### Working data
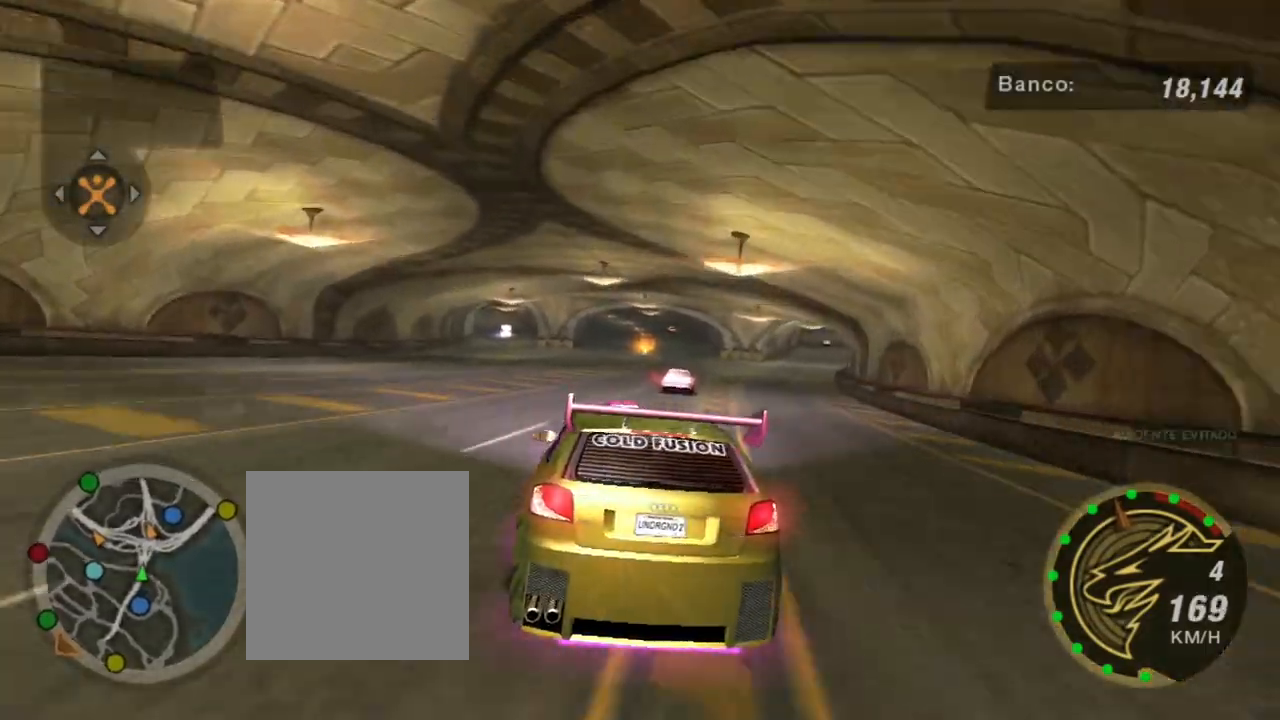
{"buttons": [], "left_stick": "right", "right_stick": "center", "events": [[233, "left_stick", "up-right"], [333, "R2", "up"], [433, "left_stick", "center"], [500, "left_stick", "right"]]}
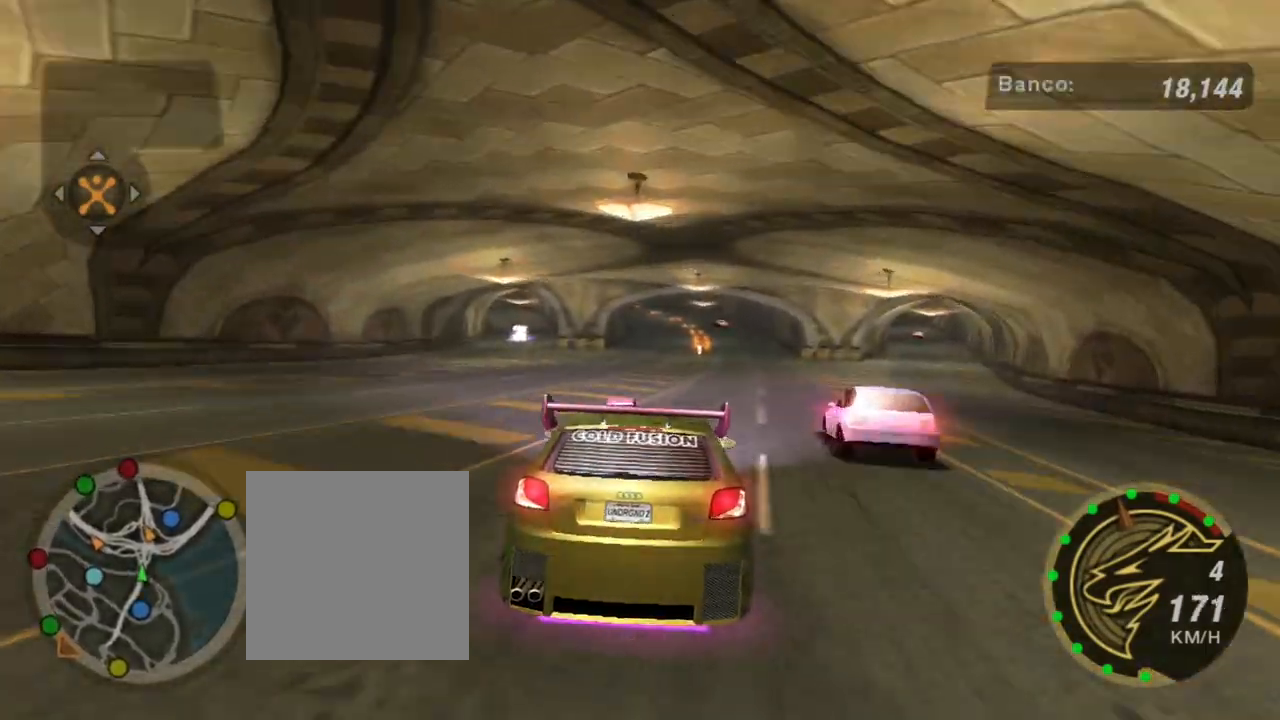
{"buttons": [], "left_stick": "up-right", "right_stick": "center", "events": [[200, "left_stick", "center"], [334, "left_stick", "up-right"]]}
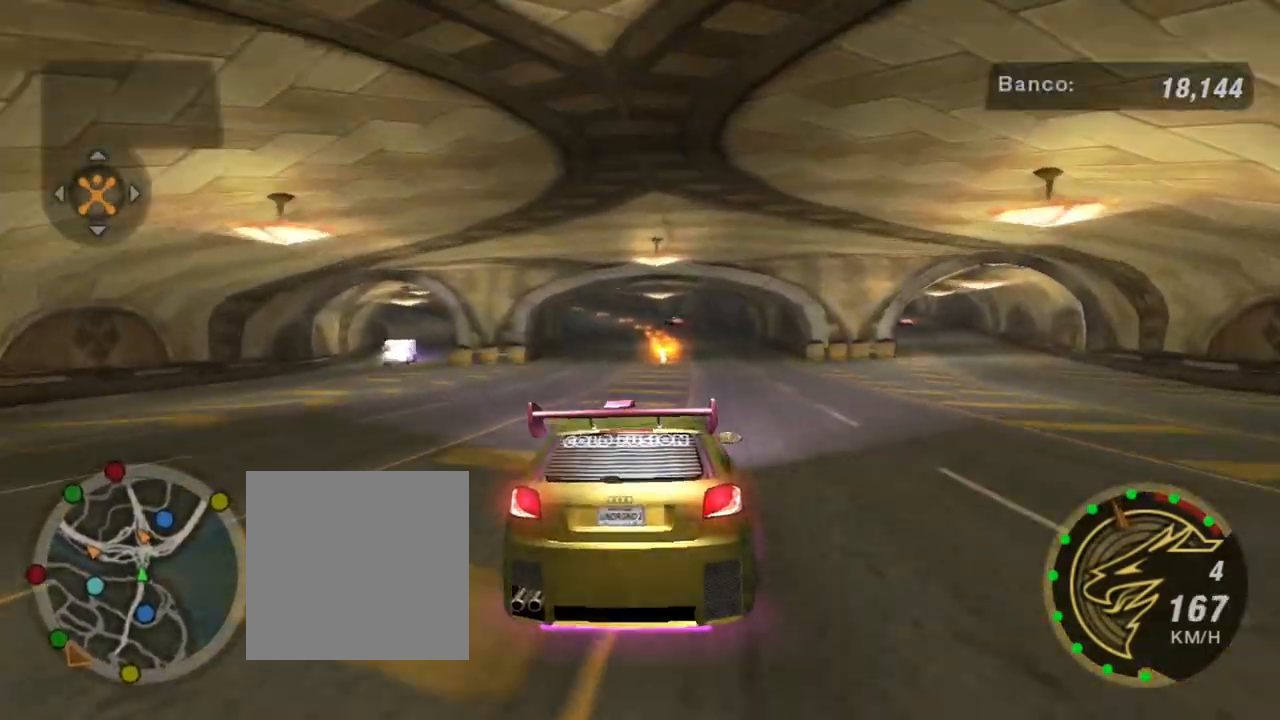
{"buttons": [], "left_stick": "left", "right_stick": "center", "events": [[200, "left_stick", "center"], [467, "left_stick", "left"]]}
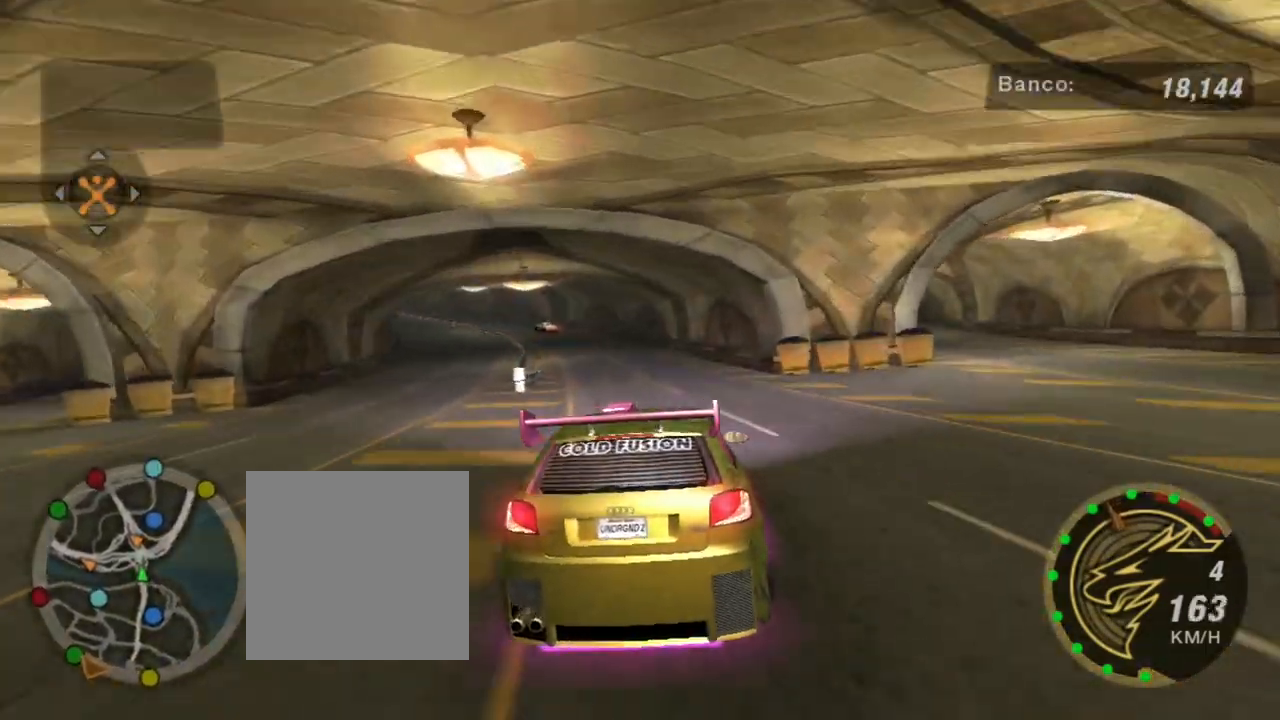
{"buttons": [], "left_stick": "left", "right_stick": "center", "events": [[33, "R2", "down"], [300, "R2", "up"], [300, "left_stick", "center"], [434, "left_stick", "left"]]}
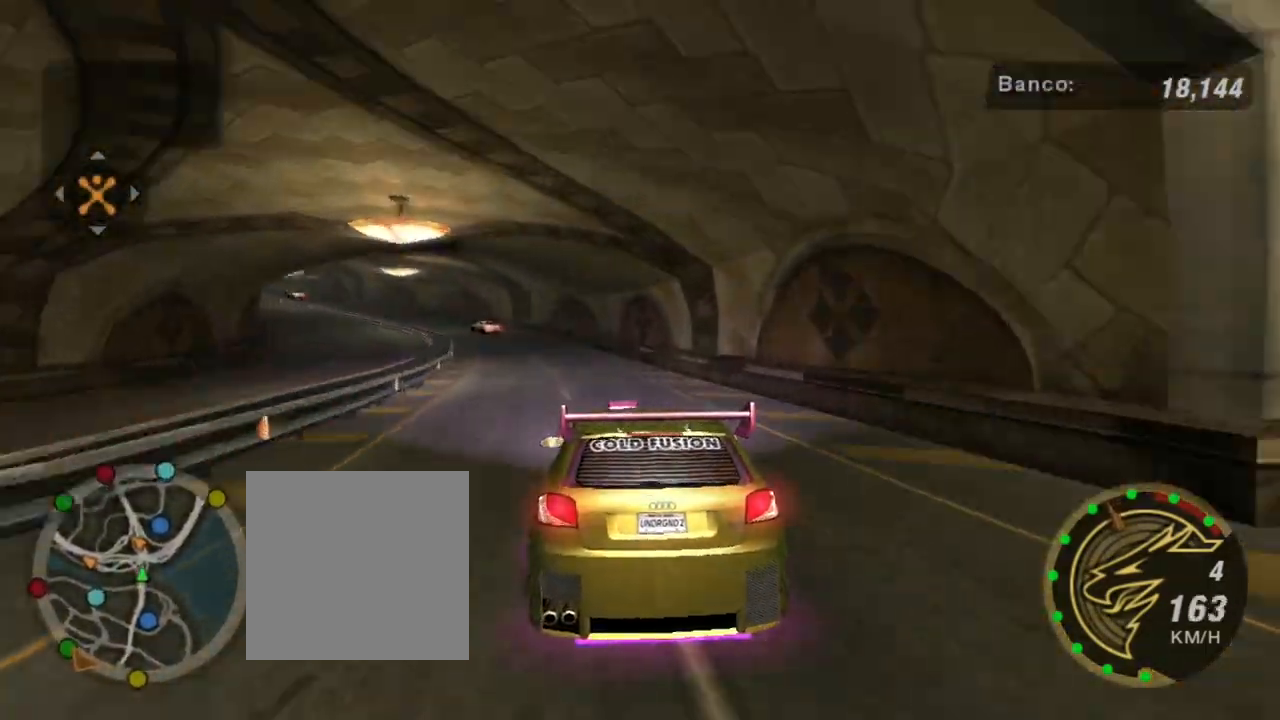
{"buttons": [], "left_stick": "center", "right_stick": "center", "events": [[467, "left_stick", "center"]]}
######
Please return the lines above exactly, with the pictures omitted.

Exercise solution
{"buttons": [], "left_stick": "right", "right_stick": "center", "events": [[233, "left_stick", "up-right"], [333, "R2", "up"], [433, "left_stick", "center"], [500, "left_stick", "right"]]}
{"buttons": [], "left_stick": "up-right", "right_stick": "center", "events": [[200, "left_stick", "center"], [334, "left_stick", "up-right"]]}
{"buttons": [], "left_stick": "left", "right_stick": "center", "events": [[200, "left_stick", "center"], [467, "left_stick", "left"]]}
{"buttons": [], "left_stick": "left", "right_stick": "center", "events": [[33, "R2", "down"], [300, "R2", "up"], [300, "left_stick", "center"], [434, "left_stick", "left"]]}
{"buttons": [], "left_stick": "center", "right_stick": "center", "events": [[467, "left_stick", "center"]]}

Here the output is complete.